Kepala Pusat Komunikasi Kementerian ESDM Dadan Kusdiana mengungkapkan, bila menerapkan rezim Kontrak Karya, posisi Freeport dengan Pemerintah Indonesia sama. Freeport bisa leluasa menolak aturan dari pemerintah misalnya naiknya besaran royalti, bila tidak diatur dalam kontrak. Tapi bila menggunakan rezim IUPK, maka Freeport harus tunduk terhadap apa pun peraturan yang diterbitkan pemerintah.

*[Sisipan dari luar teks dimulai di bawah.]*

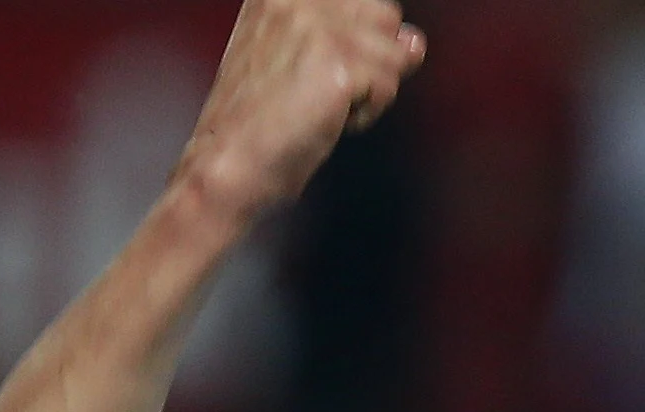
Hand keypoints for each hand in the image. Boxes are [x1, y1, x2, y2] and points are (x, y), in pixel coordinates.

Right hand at [174, 0, 428, 223]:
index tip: (321, 68)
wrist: (230, 161)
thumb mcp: (306, 60)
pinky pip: (388, 84)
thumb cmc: (263, 118)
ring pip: (394, 52)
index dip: (359, 39)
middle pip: (385, 15)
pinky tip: (327, 120)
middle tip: (323, 89)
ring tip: (323, 104)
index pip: (364, 0)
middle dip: (371, 59)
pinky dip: (366, 113)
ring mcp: (318, 25)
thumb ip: (358, 37)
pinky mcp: (338, 60)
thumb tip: (415, 43)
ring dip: (370, 88)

"Kalau Kontrak Karya, posisi Freeport sebagai PMA (Penanaman Modal Asing) setara antara negara dan investor. Kontrak Karya itu sifatnya kuat," kata Dadan ditemui di Kantor Kementerian ESDM, Jalan Medan Merdeka Selatan, Jakarta Pusat, Rabu (10/62015).
Dadan menambahkan, bila menggunakan rezim IUPK, maka posisi pemerintah lebih kuat, karena pemerintah yang menerbitkan izin tersebut. Bahkan, pemerintah bisa saja mencabut izin Freeport sewaktu-waktu bila perusahaan asal Amerika Serikat itu melanggar aturan.

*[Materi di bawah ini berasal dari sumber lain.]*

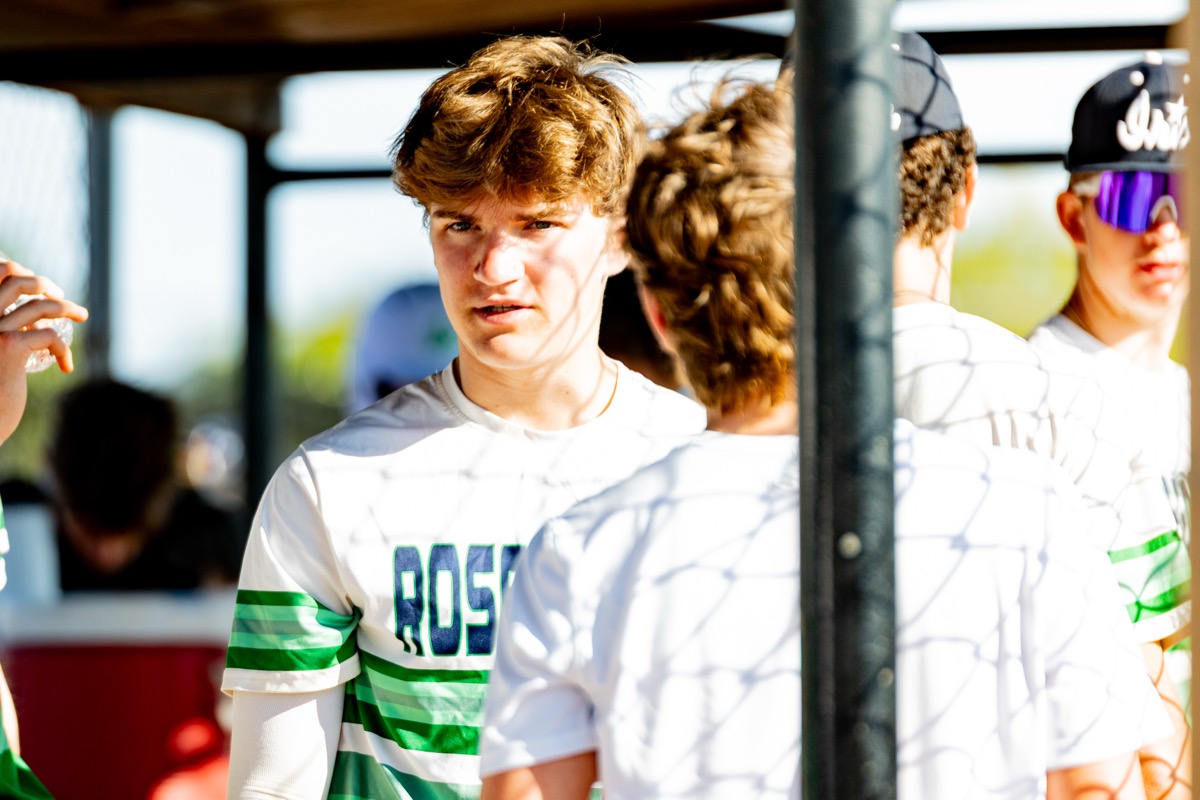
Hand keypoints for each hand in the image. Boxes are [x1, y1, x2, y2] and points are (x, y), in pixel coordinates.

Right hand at [0, 257, 88, 443]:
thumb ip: (2, 330)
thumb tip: (30, 315)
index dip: (20, 272)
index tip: (39, 286)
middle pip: (18, 282)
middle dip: (46, 285)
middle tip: (62, 297)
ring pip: (41, 306)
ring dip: (68, 308)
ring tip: (82, 315)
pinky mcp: (8, 347)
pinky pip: (49, 335)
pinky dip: (62, 349)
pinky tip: (65, 366)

"Izin kan kapan-kapan bisa dicabut," katanya.
Ia mengakui, dengan diubahnya kontrak Freeport jadi IUPK, maka Freeport dapat diizinkan menambang tembaga dan emas di Papua lebih lama lagi, yakni selama 20 tahun lagi.
"Terhitung sejak IUPK disetujui, maka perpanjangan 20 tahun," tutup Dadan.